The last third begins and I am just into the darker of the two wrappers. It seems like the cigar is richer. I have no idea if this is happening because of the wrapper or because it is the natural order of things as I burn the cigar down.

The cigar band comes off without a hitch. I notice in my photos that all the lettering is slightly raised.

I notice something very odd. The two photos I took at the beginning of the review showed sharp demarcation points of the two wrappers. When I remove the band covering that splice on this cigar, the split is at a 30° angle. I’m a structural engineer. I can see that stuff in my sleep after 35 years in construction management.

The boldness dissipates some. And the flavor profile of creaminess, cocoa, sweetness, spice, and earthiness return and supplant the potency of the smokiness.

There is nothing to dislike about this cigar. I’m guessing that the altruists amongst you who don’t like infused cigars might have a problem with this blend. Don’t. It is not fruity, herbal or floral like most of the ACID line.

This is nitpicking but an hour after I finished the cigar last night; I still tasted smoky hickory and maple.

Upon closer look, the splice line is intact. It was merely the way the cigar was wrapped that showed a seam at a 30° angle.

And the wrapper left between the angled seam and splice is more of a natural color than the maduro-like wrapper up top.

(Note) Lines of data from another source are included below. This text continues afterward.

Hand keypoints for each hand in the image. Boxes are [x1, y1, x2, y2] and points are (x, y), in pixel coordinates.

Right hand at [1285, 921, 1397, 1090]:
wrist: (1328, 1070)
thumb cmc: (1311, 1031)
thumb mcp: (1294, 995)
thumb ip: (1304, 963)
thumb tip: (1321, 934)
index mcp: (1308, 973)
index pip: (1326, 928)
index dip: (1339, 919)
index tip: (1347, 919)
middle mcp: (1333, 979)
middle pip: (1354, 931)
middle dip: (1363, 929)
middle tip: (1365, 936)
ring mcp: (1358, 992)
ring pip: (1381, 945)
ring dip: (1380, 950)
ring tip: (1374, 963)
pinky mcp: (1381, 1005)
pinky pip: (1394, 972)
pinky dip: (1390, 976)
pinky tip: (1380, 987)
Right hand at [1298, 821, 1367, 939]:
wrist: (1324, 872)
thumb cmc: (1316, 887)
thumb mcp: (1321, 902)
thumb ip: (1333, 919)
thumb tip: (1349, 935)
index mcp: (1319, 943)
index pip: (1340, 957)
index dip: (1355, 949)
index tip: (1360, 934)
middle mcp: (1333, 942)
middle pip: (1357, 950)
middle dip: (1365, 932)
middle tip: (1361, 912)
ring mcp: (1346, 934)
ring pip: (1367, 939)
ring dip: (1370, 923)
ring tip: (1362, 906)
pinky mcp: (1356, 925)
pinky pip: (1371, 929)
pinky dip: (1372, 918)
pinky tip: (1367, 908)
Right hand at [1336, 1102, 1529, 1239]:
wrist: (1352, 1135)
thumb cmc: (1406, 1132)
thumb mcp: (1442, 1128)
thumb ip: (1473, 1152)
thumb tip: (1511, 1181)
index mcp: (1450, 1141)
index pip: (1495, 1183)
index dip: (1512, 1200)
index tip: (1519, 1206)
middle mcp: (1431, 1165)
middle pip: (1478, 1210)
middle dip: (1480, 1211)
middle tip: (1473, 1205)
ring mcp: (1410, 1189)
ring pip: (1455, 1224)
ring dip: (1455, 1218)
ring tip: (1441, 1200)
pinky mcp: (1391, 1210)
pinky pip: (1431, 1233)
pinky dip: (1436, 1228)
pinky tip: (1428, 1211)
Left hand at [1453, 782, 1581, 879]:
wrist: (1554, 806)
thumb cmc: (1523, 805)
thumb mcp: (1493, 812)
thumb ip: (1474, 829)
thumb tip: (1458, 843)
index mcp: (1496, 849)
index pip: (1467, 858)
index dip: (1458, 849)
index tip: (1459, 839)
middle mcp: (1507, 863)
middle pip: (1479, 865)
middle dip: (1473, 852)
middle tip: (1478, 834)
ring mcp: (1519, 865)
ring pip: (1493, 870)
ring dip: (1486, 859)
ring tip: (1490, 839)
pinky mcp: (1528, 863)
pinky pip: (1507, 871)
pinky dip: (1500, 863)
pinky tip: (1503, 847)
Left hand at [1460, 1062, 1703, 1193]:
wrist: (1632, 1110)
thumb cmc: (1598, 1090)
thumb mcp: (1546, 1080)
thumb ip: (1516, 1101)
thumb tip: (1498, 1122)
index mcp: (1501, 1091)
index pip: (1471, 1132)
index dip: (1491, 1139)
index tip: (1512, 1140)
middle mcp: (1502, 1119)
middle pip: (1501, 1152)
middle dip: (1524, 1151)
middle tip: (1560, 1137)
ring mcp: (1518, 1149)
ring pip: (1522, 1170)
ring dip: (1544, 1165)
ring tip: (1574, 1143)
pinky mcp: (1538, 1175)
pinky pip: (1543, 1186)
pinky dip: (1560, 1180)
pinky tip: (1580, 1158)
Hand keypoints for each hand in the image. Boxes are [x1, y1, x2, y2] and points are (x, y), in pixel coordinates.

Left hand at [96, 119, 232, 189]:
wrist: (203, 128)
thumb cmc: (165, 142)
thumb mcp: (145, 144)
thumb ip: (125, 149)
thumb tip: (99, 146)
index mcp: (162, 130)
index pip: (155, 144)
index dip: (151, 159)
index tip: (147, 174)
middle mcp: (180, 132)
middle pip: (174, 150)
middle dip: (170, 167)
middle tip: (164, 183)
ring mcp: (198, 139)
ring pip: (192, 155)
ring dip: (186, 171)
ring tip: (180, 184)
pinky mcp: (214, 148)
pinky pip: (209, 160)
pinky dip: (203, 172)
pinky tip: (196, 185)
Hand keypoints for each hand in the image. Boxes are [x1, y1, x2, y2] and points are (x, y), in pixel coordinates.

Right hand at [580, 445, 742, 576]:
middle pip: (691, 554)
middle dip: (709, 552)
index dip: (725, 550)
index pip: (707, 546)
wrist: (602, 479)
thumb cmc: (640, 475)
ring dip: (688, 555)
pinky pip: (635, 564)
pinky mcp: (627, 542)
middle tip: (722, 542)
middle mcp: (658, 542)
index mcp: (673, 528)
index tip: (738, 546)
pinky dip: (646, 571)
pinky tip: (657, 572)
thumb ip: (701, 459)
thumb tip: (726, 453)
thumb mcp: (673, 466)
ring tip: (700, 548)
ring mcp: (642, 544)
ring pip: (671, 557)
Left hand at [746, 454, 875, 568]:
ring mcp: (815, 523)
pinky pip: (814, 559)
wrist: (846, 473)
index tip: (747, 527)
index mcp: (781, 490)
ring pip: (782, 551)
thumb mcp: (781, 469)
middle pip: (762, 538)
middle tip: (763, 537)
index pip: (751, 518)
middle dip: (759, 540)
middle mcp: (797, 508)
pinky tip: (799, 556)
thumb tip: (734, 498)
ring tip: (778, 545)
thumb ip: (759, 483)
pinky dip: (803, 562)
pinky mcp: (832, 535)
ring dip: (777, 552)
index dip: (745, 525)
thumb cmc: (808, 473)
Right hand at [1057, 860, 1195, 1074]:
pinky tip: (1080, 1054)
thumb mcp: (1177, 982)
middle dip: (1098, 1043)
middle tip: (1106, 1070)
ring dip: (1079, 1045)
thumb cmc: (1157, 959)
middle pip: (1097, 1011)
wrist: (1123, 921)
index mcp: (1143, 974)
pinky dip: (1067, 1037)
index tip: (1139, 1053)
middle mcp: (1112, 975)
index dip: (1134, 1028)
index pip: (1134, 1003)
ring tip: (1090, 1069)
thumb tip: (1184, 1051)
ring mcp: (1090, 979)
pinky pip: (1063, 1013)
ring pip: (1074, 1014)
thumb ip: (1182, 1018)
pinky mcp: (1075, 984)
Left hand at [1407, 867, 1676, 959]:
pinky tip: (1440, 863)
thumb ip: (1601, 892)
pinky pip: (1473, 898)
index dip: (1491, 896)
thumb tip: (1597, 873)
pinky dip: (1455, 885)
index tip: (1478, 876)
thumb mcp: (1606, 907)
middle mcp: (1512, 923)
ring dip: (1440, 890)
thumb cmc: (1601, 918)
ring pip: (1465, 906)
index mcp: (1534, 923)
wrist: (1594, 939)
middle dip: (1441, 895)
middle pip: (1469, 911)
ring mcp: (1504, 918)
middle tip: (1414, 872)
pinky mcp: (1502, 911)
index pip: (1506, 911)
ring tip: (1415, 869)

The cigar finishes out in the most magnificent manner. Brimming with flavor, complexity, balance and nuance, it is a real piece of blendsmanship.

UPDATE 3-29-2014:
A month has passed since I wrote this review. What a difference four weeks can make. The cigar boldly surpasses how great the blend profile was in late February. It starts off smooth as can be with a perfect balance from the get go. The hickory element has smoothed out too. It is right where it should be in the list of flavors…in the middle. The char line is perfect from the start. Not a single burn issue. This is a marvelous cigar. Now all you need is patience and ye shall be rewarded.


Tags: , , , , , ,

1 reply

  1. Great review Phil, I totally agree with all of your comments and have to admit that I am in love with the muwat kfc, so far I have smoked the Fat Moll and Just A Friend and out of the two I prefer the Fat Molly.I managed to score a bundle of Fat Molly from the day they were listed and will be holding onto a fiver in case they become HTF.